Rainbow Flag Creator Gilbert Baker Dead At 65

Rainbow Flag Creator Gilbert Baker Dead At 65
“The rainbow came to mind almost instantly as an obvious expression of diversity and acceptance,” Baker said of the iconic rainbow flag.
“The rainbow came to mind almost instantly as an obvious expression of diversity and acceptance,” Baker said of the iconic rainbow flag.
Spencer Platt via Getty Images

Gilbert Baker, the artist and LGBTQ rights activist who created the rainbow flag, has died at age 65.

The Bay Area Reporter confirmed the news Friday on Facebook. The newspaper's post offered few details, but noted that Baker had died in New York.

Author and activist Cleve Jones, whose book, When We Rise, inspired the recent ABC miniseries of the same name, also shared the news on his Facebook page.

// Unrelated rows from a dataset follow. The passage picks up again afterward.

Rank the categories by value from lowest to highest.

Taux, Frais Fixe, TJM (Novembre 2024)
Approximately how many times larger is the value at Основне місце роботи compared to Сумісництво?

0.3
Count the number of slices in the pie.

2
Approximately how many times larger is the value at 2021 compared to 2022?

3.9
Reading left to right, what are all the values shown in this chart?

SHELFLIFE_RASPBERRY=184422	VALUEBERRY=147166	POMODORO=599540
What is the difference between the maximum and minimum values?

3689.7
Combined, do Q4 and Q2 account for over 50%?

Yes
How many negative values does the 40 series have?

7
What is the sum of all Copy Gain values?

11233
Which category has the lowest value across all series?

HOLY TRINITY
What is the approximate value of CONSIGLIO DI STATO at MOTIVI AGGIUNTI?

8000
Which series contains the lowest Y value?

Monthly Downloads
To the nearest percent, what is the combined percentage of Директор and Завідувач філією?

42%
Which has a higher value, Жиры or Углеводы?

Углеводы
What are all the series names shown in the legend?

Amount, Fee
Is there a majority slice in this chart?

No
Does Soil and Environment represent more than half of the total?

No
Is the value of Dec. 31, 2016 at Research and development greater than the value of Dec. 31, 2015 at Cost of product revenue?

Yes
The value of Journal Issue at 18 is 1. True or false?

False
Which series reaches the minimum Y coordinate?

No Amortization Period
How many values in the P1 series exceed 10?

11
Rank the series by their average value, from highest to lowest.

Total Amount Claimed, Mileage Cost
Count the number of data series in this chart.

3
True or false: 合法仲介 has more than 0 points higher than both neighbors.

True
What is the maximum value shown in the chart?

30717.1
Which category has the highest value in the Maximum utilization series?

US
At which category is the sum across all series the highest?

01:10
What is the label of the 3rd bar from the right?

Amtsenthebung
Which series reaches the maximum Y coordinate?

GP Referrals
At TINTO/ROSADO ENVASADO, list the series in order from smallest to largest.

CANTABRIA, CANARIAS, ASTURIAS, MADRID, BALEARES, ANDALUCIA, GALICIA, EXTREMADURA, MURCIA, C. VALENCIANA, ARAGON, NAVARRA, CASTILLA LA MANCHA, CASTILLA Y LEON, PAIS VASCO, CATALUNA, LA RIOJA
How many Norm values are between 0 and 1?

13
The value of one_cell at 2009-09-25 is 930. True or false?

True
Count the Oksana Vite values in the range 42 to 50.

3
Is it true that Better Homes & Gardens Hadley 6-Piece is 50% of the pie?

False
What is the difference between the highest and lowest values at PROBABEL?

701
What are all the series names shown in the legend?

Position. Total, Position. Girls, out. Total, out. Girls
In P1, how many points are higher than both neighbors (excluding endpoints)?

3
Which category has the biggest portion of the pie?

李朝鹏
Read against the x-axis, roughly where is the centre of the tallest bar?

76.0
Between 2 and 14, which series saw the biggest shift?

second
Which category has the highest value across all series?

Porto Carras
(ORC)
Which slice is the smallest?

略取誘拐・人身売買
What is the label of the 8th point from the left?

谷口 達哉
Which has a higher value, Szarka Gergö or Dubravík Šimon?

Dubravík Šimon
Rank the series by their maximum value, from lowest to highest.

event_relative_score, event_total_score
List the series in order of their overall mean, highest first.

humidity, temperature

Baker, who was born in Kansas, designed the first rainbow flag in 1978 after he was approached by San Francisco Supervisor Harvey Milk to create a symbol for the LGBTQ community. Just months before his assassination, Milk rode in the city's June pride parade under Baker's original flag, which featured eight coloured stripes: hot pink, red, orange, yellow, green, turquoise, indigo and violet. The original design changed to the iconic, six-barred rainbow flag in 1979.

"The rainbow came to mind almost instantly as an obvious expression of diversity and acceptance," Baker told CBS Chicago in 2012. "It's beautiful, all of the colours, even the colours you can't see. That really fit us as a people because we are all of the colours. Our sexuality is all of the colours. We are all the genders, races and ages."